Busco pensar en otra cosa y leo dos definiciones que, a raíz de los estudios que debía hacerme, había anotado el día anterior en la portadilla de La ciudad y los perros. Grama, sufijo, del griego grámma: letra, escrito, bien para el electrocardiograma; grafía, sufijo, del griego, graphé: escritura, nada que ver con radiografía que son negativos del interior del cuerpo hechas con rayos X; el mismo criterio vale para ecografía –¿cuánta gente educada con la fotografía digital conoce los negativos de la fotografía analógica?
Terminados los estudios, bajo del Gólgota y camino rumbo a la estación José Hernández, ya hay negocios abiertos, en una esquina asoleada, un sin techo, sentado en su colchón, pela una naranja y acomoda los gajos en una bandeja donde hay dos medialunas, sobrecitos de azúcar y un vaso de cartón takeaway, con el logo de una cadena internacional de cafeterías.
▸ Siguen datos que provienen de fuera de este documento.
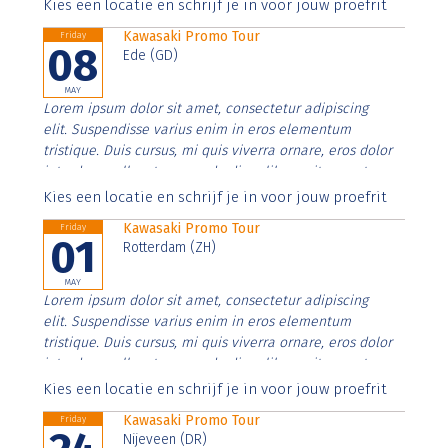
Aenean faucibus nibh et justo cursus id rutrum lorem
Kies een locatie en schrijf je in voor jouw proefrit
imperdiet. Nunc ut sem vitae risus tristique posuere.
Kawasaki Promo Tour
Friday
08
Ede (GD)
MAY
Lorem ipsum dolor sit amet, consectetur adipiscing
elit. Suspendisse varius enim in eros elementum
tristique. Duis cursus, mi quis viverra ornare, eros dolor
interdum nulla, ut commodo diam libero vitae erat.
Aenean faucibus nibh et justo cursus id rutrum lorem
Kies een locatie en schrijf je in voor jouw proefrit
imperdiet. Nunc ut sem vitae risus tristique posuere.
Kawasaki Promo Tour
Friday
01
Rotterdam (ZH)
MAY
Lorem ipsum dolor sit amet, consectetur adipiscing
elit. Suspendisse varius enim in eros elementum
tristique. Duis cursus, mi quis viverra ornare, eros dolor
interdum nulla, ut commodo diam libero vitae erat.
Aenean faucibus nibh et justo cursus id rutrum lorem
Kies een locatie en schrijf je in voor jouw proefrit
imperdiet. Nunc ut sem vitae risus tristique posuere.
Kawasaki Promo Tour
Friday
Nijeveen (DR)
En esta zona, avenida Cabildo tiene veredas anchas, recuerdan a las de Nueva York, los negocios y marcas de productos ofrecidos, tampoco difieren con los de la Gran Manzana, salvo que acá son tres o cuatro veces más caros; otros sin techo, menos afortunados, con su desayuno se calientan al sol; en una heladería, en realidad Gelatería según el cartel, un letrero al lado de la lista de helados es un manifiesto: I nostri gelati sono realizzati con frutta e succhi naturali, saco una foto del anuncio con el celular, solo falta un cartel que diga “se habla español”; metros más adelante, con los productos ordenados como en el escaparate de un joyero, una frutería ofrece bolsas de castañas; pregunto el precio, parece que fueron cosechadas en un árbol de los jardines del Edén; cuadras más adelante, un edificio con una réplica de la cúpula de Chrysler Building –la próxima vez que venga a la clínica, iré hasta allí para ver qué tipo de negocio es.
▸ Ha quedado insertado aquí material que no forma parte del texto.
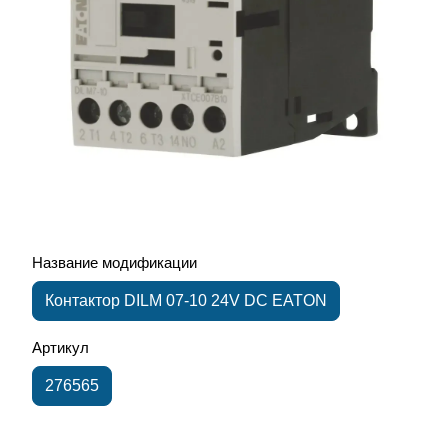
Название модификации
Контактор DILM 07-10 24V DC EATON
Артикул
276565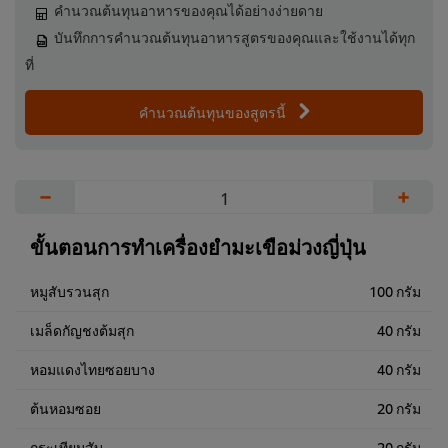
คำนวณต้นทุนอาหารของคุณได้อย่างง่ายดาย
บันทึกการคำนวณต้นทุนอาหารสูตรของคุณและใช้งานได้ทุก
ที่
คำนวณต้นทุนของสูตรนี้
−
+
ขั้นตอนการทำเครื่องยำมะเขือม่วงญี่ปุ่น
หมูสับรวนสุก
100 กรัม
เมล็ดกัญชงต้มสุก
40 กรัม
หอมแดงไทยซอยบาง
40 กรัม
ต้นหอมซอย
20 กรัม
กระเทียมสับ
20 กรัม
En el andén de la estación José Hernández, alguien tapado con mantas duerme junto a la pared, es horario de feriado, el próximo subterráneo llegará en seis minutos, camino hacia el otro extremo cuya salida queda más distante de la clínica y descubro dos nuevos murales de Soldi que, en años, no había visto, El ensayo, al frente, La música.
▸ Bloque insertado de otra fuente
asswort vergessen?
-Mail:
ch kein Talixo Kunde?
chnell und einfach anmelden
Ya en el vagón rumbo a Plaza Italia, una niña pequeña, calculo cinco o seis a lo máximo; está vestida con zapatillas y un buzo de marca que contrastan con las uñas sucias, reparte pequeños papeles, fotocopias de un texto en letras de impresora cuidadosamente recortados, donde pide ayuda económica para mantener a no sé cuántos hermanitos, baja sola en la estación Palermo y nadie la sigue. A esa edad debería estar jugando, ¿irá al colegio? ¿Cuando crezca, se le desarrollen las tetas y tenga sus reglas, seguirá repartiendo esos papeles en el subterráneo?
Bajo en Plaza Italia y camino regreso a casa, recuerdo otro sufijo de un tipo de estudio médico por el cual ya he transitado: oftalmoscopia, scopía, del griego skopeín: inspección, examen visual; en mi caso del interior de mis ojos.
Pienso en la nena que repartía papeles en el subterráneo, ¿será hija de alguien que duerme junto a la pared de un andén?; y me acude aquel refrán medieval “catorum nati sunt mures prendere nati”, “los hijos de los gatos nacieron para cazar ratones”. Destino inexorable e ineluctable, como el que intuí en la pregunta que la doctora le hizo al paciente antes de hacerle la ecografía.